/‘My Abilities Skyrocketed’ My Experience Of Doing An Internship In Ireland

‘My Abilities Skyrocketed’ My Experience Of Doing An Internship In Ireland

Let’s face it; taking the plunge into the working world can be the most terrifying moment of your life.

As a new graduate or a young person who has recently finished full-time education, you’ve had teachers and lecturers to fall back on for almost your entire life.

It can be daunting, and this is where stepping into your career as an intern can be a massive help, as you can be slowly immersed into the world that you have been working so hard to get to.

I started interning at EVOKE one week after I finished my Bachelor’s Degree in Journalism at Dublin City University in 2017, and it was the best decision I have ever made.

As a baby-faced 20-year-old, I was ready to take on the world! Tentative as I was, going from the classroom to the newsroom was something that kept me up at night.

However, being brought in as an intern gave me the time to learn and experience what it is like on all sides of the company. My confidence grew under the watchful guidance of some really encouraging editors, and my abilities as a reporter skyrocketed.

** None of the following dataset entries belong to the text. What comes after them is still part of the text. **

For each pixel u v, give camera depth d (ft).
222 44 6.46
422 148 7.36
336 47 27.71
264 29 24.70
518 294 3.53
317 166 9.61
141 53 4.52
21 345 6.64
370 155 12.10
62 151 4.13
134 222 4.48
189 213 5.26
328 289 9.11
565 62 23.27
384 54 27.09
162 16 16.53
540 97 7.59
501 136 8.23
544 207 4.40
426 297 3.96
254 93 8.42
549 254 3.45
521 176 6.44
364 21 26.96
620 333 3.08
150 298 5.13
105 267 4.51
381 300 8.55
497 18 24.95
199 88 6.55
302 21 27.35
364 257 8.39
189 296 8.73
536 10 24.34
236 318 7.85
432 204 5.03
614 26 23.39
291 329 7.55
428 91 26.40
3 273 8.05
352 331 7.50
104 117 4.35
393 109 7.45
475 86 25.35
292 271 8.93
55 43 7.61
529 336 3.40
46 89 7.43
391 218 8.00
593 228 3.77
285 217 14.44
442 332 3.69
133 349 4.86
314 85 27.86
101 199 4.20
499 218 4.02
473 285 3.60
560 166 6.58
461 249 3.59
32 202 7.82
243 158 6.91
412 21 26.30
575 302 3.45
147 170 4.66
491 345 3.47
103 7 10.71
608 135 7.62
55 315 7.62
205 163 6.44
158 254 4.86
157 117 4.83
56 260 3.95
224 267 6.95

When I started my interning experience, I was given the opportunity to shadow senior members of staff to learn how to hunt down the perfect story. From interviewing techniques to how to construct a story, my internship allowed me to learn in a way that was just not available in college.

I was also able to conduct my own interviews as the weeks went on and perfect my technique, which is one of the most valuable skills as a journalist. And while the first few times coming face to face with people I’ve seen on the telly was pretty terrifying, it has now become the highlight of my job.

Payment on internships vary, but thankfully I was given a stipend of €100 per week. This was nothing to be sniffed at for a broke college student. I kept up my part-time job, so I worked weekends in a petrol station and had my whirlwind journalism job during the week.

Of course, this is something to take into consideration when applying for an internship, if you can afford to do it. Currently, there is no legal definition of an internship in Ireland, so you should make sure you are given a contract before agreeing to one.

When it comes to payment, eligibility for the national minimum wage depends on the actual nature of your work and relationship with the organisation providing the internship, according to the Irish Congress of Trade Unions.

In short, if the work you are doing work is of value to the employer and has a similar level of responsibility as the rest of the workforce, then you are likely to be entitled to be paid at least the national minimum wage (which is currently €10.20 per hour) regardless of the title you have been given.

To anyone who is hesitant about applying for an internship, I would say not to worry, as interning doesn’t mean going on coffee runs and photocopying! Despite what the Hollywood movies suggest, you do get some really incredible hands-on experience.

Most importantly, you get the help you need to really begin your career.

Eight weeks after I began my internship I was hired as a staff writer. Now, almost four years later I can safely say that being able to intern in my field before becoming a full-time employee helped me progress in leaps and bounds.

These days I have moved up the ladder and I am now a Content Creator at EVOKE, conducting interviews with huge stars, interviewing some amazing businesswomen, and regularly appearing on the radio.

I was able to get the necessary guidance for beginning a career in media that you really just can’t get inside the lecture hall. From confidence to skills needed in the field, I couldn’t be more delighted with my experience as an intern.